── TEXT EXTRACT

Maddison Bond is an artist living in Portland, Oregon. He draws figures with pen and ink, sometimes with reference, sometimes made up by himself.

You are here in Italy on a trip. Let's start by you telling me something you have seen or experienced by now which you think you cannot forget about here be it artistic or not.

 In Venice there's Peggy Guggenheim collection, which is a collection of American abstract expressionist works and a couple other Europeans, like Picasso. There I saw René Magritte's La voix des airs. I've never had such a reaction to seeing a piece in person. I knew some Magritte, I knew enough to enjoy it, but for some reason this time I saw this piece and I almost cried. That is very difficult to do, I mean, doing something that speaks to somebody so deeply that it actually moves them to tears.

 

This makes me think about Stendhal's syndrome.

 Yes, that's it. I can close to Michelangelo's wooden Crucifix.

Let's go on to another question: do you know who Piero Manzoni is?

No, unfortunately.

 

He was an italian artist born in the early tirties of the past century and he is mostly reknowned for his Artist's Shit (Merda d'Artista): eventually he put his excrements inside 90 tin cans and since each one of them was a "product" he made and then signed, they were determined as works of art. I asked you if you knew who he was because before, in the first question, I specified "artistic or not", can you remember? My question now is this: do you think that there is a parameter/are parameters that defines/define something (like a painting or a book) or some-non material thing (like a thought or a concept) artistic? And if yes, what is it/are they?

There's sometimes an intention behind something, right? Saying I am making art, what I am producing is art, and you can say that for you it is art and the society can look at it and they can see your intent, right? But the way that they feel the impact of it may not be art. And so I think that what I consider art to myself is my own sort of experience and then what society perceives as art is that share collect of experience. To say something as art or not art, it really depends on who's the viewer of it: somebody can see there's skill in that even if they do not understand it, but for me art is more than just skill. That kind of art, this "artist's shit" in the can... I find that very funny, I find that to be good art.

────
── EXTRACTED ENTRIES

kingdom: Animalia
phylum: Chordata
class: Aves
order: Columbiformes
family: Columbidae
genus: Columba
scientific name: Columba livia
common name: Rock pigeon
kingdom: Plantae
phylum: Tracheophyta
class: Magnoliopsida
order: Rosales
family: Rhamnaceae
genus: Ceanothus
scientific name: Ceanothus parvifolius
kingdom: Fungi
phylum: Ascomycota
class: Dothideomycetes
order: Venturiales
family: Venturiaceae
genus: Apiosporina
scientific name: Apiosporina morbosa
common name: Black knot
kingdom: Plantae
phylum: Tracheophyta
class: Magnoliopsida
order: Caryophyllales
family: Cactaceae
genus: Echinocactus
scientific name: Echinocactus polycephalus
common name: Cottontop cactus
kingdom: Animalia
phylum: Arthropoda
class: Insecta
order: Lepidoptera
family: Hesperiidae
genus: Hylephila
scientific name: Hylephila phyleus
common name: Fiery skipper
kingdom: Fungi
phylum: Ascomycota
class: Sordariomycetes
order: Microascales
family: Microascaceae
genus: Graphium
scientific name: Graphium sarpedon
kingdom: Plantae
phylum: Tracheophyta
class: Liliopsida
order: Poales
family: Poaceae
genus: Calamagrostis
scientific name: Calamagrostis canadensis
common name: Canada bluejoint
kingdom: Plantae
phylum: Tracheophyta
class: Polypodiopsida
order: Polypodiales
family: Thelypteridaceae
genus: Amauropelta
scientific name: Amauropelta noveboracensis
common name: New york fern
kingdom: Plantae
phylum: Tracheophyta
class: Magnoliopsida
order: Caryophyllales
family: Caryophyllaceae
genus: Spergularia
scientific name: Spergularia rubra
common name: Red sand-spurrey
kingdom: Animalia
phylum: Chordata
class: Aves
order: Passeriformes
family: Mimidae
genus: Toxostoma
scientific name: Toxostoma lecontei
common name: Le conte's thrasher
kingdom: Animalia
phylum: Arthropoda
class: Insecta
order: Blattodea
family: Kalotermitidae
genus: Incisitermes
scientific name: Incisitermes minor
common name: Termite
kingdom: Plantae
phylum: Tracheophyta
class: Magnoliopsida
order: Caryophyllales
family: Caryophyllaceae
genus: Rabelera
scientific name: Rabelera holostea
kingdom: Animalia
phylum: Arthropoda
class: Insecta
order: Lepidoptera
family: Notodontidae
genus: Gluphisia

────

# TASKS AND EXERCISES
(a) Answer these questions using the interview with Maddison Bond.
(i) In which city and state does Maddison Bond live?
(ii) Which René Magritte work did he see at the Peggy Guggenheim collection in Venice?
(iii) Into how many tin cans did Piero Manzoni put his excrement?
(b) Write out the interview text from "You are here" to "No, unfortunately.".

# RESPONSES PER TASK
(a)
(i) Portland, Oregon
(ii) La voix des airs
(iii) 90

(b)
You are here in Italy on a trip. Let's start by you telling me something you have seen or experienced by now which you think you cannot forget about here be it artistic or not.

 In Venice there's Peggy Guggenheim collection, which is a collection of American abstract expressionist works and a couple other Europeans, like Picasso. There I saw René Magritte's La voix des airs. I've never had such a reaction to seeing a piece in person. I knew some Magritte, I knew enough to enjoy it, but for some reason this time I saw this piece and I almost cried. That is very difficult to do, I mean, doing something that speaks to somebody so deeply that it actually moves them to tears.

 

This makes me think about Stendhal's syndrome.

 Yes, that's it. I can close to Michelangelo's wooden Crucifix.

Let's go on to another question: do you know who Piero Manzoni is?

No, unfortunately.